OpenAI Hires Family Product Manager as ChatGPT Audience Ages

The company is building experiences for families, caregivers, and older adults as new data shows its user base is shifting older and more parental.

By ByteBulletin Editors · Editorial Team

[tooling]

More than three years after ChatGPT launched generative AI into the mainstream, OpenAI is broadening its focus beyond individual users to families. The company is hiring a dedicated product manager in San Francisco to build experiences for families, caregivers, and older adults across its products, according to a job posting viewed by TechCrunch.

The role calls for experience building products for parents and families, and other trust-sensitive consumer experiences — a sign that OpenAI is increasingly thinking about its products less as tools for individual productivity and more as household technology, said Ben Bajarin, CEO of Creative Strategies.

“This is similar to the path Google, Apple, and Meta eventually followed as their platforms became embedded in everyday life, but AI raises the stakes because the assistant is not just mediating content or devices,” he told TechCrunch.

The demographic shift

According to Sensor Tower data shared exclusively with TechCrunch, ChatGPT’s audience is getting older. The share of users aged 35 and older globally rose to 31% in Q2 from 26% a year earlier, while users aged 18 to 24 dropped from 34% to 29%. In the U.S., nearly one in four smartphone users who are parents used ChatGPT during the quarter, up from 16% a year ago.

While ChatGPT remains relatively underpenetrated among older users compared to rivals like Microsoft’s Copilot (20% aged 45+), it is adding them faster — a three-point year-over-year increase versus Copilot’s two-point gain. Among U.S. parents, Google’s Gemini actually leads with 32% reach, followed by ChatGPT at 24%, Claude at 4%, and Copilot at 2%.

Trust and safety challenges

The hiring also comes amid growing scrutiny. OpenAI has faced multiple lawsuits from parents alleging ChatGPT contributed to harm suffered by their children, including in cases involving suicide. In response, the company has introduced parental controls for teen accounts, routing sensitive conversations to reasoning models designed to handle signs of distress, and an optional “Trusted Contact” feature that can alert a family member or caregiver in potential self-harm situations.

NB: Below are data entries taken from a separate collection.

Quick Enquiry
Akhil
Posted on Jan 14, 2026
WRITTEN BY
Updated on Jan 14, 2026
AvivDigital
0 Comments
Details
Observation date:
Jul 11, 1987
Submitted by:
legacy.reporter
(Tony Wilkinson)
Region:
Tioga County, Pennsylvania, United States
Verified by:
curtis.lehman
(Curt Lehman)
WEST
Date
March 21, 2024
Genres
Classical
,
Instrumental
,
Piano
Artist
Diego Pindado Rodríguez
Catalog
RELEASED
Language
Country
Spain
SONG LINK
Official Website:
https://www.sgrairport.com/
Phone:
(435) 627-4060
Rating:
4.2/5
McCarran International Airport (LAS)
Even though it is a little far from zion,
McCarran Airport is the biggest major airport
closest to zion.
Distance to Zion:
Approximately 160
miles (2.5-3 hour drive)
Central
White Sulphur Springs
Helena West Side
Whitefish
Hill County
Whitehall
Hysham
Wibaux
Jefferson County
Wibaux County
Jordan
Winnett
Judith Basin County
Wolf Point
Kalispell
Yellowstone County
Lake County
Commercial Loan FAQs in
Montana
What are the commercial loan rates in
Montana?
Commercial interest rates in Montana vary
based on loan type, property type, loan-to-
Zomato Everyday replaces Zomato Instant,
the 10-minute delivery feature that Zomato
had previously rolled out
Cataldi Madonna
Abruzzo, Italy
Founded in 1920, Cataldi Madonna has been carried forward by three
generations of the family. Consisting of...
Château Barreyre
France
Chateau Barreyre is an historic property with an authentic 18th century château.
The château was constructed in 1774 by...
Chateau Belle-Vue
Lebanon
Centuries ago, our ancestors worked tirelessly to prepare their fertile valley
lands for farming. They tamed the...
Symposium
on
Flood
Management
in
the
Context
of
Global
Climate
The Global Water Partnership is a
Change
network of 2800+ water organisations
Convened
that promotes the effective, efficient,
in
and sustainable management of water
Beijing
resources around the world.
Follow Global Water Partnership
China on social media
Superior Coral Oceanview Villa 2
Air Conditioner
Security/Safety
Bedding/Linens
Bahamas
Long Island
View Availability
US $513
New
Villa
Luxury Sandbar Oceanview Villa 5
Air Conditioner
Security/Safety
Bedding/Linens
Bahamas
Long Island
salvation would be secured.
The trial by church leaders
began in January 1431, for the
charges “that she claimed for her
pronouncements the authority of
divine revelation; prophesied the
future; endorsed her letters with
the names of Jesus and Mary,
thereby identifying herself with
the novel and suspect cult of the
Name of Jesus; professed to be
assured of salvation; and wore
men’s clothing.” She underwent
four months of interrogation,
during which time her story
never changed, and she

Stephen Balkam, CEO of the Family Online Safety Institute, called the move “safety by redesign.” He told TechCrunch that AI companies have an opportunity to avoid social media’s mistakes, which for years treated children like adults before adding stronger safeguards under pressure.

New research from FOSI found that parents underestimate their children’s AI use: while 27% of U.S. parents said their child had used generative AI in the past week, 38% of children reported doing so themselves. Balkam said companies should build with stronger content controls, age-appropriate experiences, parental oversight, and clear labeling that users are interacting with AI.

What’s next

Ben Bajarin expects the push into families will lead to family plans, child and teen profiles, caregiver tools, shared household memory, AI tutoring, and stronger safety controls. “As AI becomes a technology shared across generations,” he said, “these features will become table stakes.”